Camping & Off Roading Etiquette

There's some general camping and off roading etiquette that you should be aware of before heading out. Some of it's obviously, and some if it isn't. Always abide by Leave No Trace and Tread Lightly principles.


Camping Etiquette

When looking for a campsite, the presence of a tent or other camping gear means the site is taken-- respect this. Also, don't drive into people's camps in dispersed campaing areas (outside of developed campgrounds). If you'd like to engage with folks at camp, get out of your vehicle, wave and walk over in a friendly manner. When dispersed camping, always try to give your neighbors plenty of room between camp. We understand that space may not be a luxury in busier areas, but do your best to provide your neighbors with privacy.


The best way to keep animals out of camp is to keep it clean.

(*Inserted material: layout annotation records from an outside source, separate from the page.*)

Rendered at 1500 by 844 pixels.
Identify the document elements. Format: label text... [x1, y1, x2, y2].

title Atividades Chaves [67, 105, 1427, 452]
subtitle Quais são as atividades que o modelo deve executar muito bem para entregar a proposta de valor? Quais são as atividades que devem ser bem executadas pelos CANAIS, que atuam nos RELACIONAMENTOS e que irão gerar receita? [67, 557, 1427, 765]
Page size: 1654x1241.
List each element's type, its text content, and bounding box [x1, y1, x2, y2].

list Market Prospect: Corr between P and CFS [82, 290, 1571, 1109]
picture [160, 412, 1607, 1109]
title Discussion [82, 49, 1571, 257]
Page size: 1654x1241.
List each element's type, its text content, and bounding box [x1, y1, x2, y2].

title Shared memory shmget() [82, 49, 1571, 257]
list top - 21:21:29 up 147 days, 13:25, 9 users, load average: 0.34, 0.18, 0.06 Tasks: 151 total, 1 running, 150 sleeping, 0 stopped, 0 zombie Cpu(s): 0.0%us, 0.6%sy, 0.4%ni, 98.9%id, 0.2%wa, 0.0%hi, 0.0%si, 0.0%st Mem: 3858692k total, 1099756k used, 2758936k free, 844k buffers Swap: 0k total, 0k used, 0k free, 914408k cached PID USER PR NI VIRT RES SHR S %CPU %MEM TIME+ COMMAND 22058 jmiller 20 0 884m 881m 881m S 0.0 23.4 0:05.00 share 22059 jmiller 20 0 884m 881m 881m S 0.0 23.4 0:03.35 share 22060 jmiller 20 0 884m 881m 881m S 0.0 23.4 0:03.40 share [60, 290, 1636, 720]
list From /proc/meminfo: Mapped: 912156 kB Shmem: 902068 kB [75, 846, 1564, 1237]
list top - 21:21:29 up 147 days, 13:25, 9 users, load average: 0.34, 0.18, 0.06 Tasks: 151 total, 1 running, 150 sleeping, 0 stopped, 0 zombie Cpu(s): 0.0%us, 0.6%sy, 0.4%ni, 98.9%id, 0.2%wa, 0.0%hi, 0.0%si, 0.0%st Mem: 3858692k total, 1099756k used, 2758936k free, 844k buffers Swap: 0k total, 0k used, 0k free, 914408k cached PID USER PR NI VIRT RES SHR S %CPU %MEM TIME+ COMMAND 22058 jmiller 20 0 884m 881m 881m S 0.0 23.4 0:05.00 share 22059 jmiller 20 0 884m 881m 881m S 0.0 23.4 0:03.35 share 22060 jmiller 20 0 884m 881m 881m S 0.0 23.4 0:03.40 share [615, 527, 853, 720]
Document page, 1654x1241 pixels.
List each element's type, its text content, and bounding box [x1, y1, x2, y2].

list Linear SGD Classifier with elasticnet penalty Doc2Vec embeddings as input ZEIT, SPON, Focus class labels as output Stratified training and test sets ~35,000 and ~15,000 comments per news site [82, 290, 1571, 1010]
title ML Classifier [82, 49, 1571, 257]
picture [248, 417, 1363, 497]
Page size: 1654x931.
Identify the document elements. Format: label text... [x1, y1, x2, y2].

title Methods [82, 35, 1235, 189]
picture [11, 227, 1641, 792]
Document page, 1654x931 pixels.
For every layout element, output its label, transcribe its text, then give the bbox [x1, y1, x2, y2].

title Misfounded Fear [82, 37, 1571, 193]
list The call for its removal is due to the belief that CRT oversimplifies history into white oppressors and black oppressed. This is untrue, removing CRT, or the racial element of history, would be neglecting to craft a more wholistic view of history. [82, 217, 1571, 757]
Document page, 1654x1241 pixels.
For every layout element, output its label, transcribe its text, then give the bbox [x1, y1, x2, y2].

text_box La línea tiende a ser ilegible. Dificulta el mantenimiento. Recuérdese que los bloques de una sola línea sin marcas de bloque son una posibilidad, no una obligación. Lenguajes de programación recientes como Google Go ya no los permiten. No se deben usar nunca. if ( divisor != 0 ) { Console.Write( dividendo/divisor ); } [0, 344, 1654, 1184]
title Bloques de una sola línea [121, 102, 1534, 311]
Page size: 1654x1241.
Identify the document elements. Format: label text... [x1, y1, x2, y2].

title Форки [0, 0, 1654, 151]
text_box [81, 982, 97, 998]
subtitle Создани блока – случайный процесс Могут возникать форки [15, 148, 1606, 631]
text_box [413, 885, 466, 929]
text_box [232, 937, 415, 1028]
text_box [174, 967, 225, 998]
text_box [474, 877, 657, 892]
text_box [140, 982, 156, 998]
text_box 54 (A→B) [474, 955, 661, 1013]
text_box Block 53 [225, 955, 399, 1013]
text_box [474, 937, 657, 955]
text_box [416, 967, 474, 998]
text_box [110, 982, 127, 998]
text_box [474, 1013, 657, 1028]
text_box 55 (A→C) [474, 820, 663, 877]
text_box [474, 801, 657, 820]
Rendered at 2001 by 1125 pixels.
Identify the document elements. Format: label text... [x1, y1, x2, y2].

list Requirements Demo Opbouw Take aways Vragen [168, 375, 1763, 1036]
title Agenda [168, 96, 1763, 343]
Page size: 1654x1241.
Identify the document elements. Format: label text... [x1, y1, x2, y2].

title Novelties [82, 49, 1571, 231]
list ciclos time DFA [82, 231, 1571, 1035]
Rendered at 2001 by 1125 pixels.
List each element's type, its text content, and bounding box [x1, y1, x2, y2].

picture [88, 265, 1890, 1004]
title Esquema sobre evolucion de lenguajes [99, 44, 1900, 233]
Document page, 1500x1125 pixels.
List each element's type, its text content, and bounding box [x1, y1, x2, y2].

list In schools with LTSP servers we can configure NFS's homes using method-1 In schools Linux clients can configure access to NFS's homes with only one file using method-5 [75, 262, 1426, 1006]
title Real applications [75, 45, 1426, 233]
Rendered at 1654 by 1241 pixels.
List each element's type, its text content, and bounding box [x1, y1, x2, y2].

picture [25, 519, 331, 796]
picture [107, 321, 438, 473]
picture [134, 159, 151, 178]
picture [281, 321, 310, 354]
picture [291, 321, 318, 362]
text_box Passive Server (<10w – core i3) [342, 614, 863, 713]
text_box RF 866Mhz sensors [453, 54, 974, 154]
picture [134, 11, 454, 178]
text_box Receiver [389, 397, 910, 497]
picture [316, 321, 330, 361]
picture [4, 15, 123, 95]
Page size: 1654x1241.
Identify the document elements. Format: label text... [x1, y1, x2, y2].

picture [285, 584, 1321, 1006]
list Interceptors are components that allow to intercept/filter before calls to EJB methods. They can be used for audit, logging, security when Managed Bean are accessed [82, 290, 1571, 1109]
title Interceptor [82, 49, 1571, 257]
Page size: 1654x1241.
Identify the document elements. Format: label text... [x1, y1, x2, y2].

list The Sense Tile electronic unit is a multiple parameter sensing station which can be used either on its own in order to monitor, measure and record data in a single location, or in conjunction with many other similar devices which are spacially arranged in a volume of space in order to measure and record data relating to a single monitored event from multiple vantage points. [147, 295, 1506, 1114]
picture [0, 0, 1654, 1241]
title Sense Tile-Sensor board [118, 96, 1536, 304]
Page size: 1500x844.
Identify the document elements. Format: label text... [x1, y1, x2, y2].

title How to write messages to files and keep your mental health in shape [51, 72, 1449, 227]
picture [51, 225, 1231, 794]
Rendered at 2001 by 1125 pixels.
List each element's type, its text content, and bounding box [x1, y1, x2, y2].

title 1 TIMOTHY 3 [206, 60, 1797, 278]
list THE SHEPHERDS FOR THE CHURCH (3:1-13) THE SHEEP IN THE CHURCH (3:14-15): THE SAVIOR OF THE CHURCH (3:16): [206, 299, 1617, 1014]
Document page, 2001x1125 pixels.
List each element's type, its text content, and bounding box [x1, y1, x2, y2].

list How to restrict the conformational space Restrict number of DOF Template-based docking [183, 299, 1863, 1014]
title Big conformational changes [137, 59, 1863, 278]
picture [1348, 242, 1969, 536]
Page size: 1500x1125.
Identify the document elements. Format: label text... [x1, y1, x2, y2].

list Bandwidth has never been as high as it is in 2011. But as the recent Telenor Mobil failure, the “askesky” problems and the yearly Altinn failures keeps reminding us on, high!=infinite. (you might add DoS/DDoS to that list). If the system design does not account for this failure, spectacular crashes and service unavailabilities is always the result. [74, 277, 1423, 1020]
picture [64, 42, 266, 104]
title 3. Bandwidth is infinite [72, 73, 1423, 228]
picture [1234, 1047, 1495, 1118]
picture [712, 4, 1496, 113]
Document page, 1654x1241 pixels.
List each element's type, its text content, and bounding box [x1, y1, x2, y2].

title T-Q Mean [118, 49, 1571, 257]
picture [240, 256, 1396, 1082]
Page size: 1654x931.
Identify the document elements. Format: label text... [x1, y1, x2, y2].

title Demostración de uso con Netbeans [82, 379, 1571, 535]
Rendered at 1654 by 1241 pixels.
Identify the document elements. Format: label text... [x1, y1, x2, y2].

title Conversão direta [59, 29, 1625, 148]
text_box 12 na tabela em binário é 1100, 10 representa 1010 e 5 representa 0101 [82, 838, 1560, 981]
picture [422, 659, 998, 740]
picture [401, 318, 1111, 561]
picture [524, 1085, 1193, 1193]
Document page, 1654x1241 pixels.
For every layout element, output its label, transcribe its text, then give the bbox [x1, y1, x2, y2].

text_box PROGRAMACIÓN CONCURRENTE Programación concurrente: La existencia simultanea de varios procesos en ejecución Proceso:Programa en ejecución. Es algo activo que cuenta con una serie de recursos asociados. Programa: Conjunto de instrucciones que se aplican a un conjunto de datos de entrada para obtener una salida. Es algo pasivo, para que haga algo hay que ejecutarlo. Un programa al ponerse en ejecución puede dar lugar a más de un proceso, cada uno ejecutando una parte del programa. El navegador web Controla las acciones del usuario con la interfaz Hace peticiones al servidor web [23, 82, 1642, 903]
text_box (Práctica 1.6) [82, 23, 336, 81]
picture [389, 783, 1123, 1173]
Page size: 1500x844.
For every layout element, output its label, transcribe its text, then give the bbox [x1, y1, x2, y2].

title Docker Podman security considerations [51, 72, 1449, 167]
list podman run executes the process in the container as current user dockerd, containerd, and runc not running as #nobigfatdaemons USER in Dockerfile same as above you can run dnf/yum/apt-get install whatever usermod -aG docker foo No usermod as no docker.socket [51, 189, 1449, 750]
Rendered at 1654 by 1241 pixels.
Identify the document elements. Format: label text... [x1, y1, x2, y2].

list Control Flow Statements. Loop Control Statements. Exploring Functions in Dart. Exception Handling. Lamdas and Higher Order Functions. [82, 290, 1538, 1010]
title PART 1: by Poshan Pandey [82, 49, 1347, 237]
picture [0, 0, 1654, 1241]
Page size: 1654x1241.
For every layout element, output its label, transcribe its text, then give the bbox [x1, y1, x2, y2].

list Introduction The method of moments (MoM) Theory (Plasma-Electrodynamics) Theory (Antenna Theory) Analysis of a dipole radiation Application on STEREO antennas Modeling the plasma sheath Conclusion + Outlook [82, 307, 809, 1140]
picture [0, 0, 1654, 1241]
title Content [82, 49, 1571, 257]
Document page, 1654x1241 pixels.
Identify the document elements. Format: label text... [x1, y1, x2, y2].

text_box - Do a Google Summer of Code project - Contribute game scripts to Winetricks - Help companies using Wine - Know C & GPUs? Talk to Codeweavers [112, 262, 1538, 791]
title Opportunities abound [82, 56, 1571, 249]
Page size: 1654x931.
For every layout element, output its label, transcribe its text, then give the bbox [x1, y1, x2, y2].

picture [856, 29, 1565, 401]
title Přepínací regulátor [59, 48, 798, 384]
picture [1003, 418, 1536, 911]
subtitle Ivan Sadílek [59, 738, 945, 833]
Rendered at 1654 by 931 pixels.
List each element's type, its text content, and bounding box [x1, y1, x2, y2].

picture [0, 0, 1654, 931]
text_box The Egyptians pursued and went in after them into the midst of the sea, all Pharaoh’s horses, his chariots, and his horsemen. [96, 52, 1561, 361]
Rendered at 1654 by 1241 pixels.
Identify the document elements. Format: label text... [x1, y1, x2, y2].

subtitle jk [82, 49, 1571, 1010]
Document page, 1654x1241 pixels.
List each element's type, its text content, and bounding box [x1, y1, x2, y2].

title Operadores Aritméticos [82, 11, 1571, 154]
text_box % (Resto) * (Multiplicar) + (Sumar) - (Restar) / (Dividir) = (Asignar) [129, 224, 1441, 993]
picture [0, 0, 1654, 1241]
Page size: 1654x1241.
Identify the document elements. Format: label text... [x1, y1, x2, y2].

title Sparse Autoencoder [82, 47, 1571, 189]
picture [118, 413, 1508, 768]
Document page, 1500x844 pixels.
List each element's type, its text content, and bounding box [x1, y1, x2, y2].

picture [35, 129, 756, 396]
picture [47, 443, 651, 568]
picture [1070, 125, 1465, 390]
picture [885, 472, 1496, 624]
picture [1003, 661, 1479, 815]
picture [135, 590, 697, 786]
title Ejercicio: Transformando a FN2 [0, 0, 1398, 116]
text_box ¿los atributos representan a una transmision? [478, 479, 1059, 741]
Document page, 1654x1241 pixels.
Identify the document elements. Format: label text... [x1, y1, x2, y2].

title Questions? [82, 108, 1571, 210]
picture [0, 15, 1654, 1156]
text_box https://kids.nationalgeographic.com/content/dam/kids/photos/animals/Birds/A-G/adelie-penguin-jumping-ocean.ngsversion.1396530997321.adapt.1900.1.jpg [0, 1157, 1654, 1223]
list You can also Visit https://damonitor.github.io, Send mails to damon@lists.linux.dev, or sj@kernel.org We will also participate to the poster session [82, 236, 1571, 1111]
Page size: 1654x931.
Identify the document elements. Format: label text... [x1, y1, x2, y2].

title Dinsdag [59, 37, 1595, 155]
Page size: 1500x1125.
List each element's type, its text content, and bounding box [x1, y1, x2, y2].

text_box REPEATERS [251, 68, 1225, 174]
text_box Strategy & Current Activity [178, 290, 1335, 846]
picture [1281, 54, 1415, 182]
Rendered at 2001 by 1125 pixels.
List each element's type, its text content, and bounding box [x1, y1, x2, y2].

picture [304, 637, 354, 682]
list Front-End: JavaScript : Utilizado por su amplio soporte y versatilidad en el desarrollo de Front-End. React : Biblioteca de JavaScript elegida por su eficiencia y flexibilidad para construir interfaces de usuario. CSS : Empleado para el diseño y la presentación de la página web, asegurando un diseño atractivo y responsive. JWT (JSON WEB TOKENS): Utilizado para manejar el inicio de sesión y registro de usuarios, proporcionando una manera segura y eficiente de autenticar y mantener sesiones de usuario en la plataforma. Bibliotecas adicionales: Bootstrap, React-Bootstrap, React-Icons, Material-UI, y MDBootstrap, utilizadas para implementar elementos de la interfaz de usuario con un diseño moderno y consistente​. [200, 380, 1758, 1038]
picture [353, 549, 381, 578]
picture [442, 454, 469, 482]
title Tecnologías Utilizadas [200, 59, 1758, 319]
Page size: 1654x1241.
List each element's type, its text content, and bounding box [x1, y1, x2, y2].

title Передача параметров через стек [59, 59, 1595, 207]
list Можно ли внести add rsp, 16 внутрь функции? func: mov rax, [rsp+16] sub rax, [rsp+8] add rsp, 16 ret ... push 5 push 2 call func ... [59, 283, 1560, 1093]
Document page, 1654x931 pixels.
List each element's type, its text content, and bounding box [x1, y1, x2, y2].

Washing and rinse all dishware after meals, and all food should be stowed in your vehicle when away from camp or sleeping. Unless you're camping in an area known for nuisance bears (eg Lake Tahoe), bears rarely come into camp, especially in dispersed locations. Often when they do, it's because someone failed to keep their camp clean.


If you plan to target shoot, make sure you check all rules, regulations, and laws where you've be visiting. We always recommend shooting well away from other campers (1/4 mile when dispersed camping), and only shooting during hours when people are awake. When camping outside of developed campgrounds, be prepared to either bury your human waste, or pack it out (recommend in areas that see heavy use, deserts and drier environments). Solid waste should be buried at least 8" deep, and at least 50 yards away from any waterway. Off Roading Etiquette

If you're not familiar with Tread Lightly principles, this would be a great place to start. Below is a shortlist of items to consider when traveling off road:

  • When traveling by campgrounds or campsites, slow down to keep dust to a minimum.

  • Be prepared for oncoming traffic. When approaching blind turns, slow down and approach with caution.

  • Stay on marked and open trails. Driving off of roads may damage sensitive habitats.

  • Leave gates as you found them.

  • Yield to uphill traffic.


Keep At It

With due time, and enough time spent in the backcountry, you'll become comfortable with your vehicle, gear, the wilderness, and confident in your own skills. In due time, you'll gain the confidence to go on multi-day to week-long trips. Making friends, or going out with a group is a fantastic way to learn and share your own knowledge-- greatly speeding up the learning process and making it fun and enjoyable for everyone.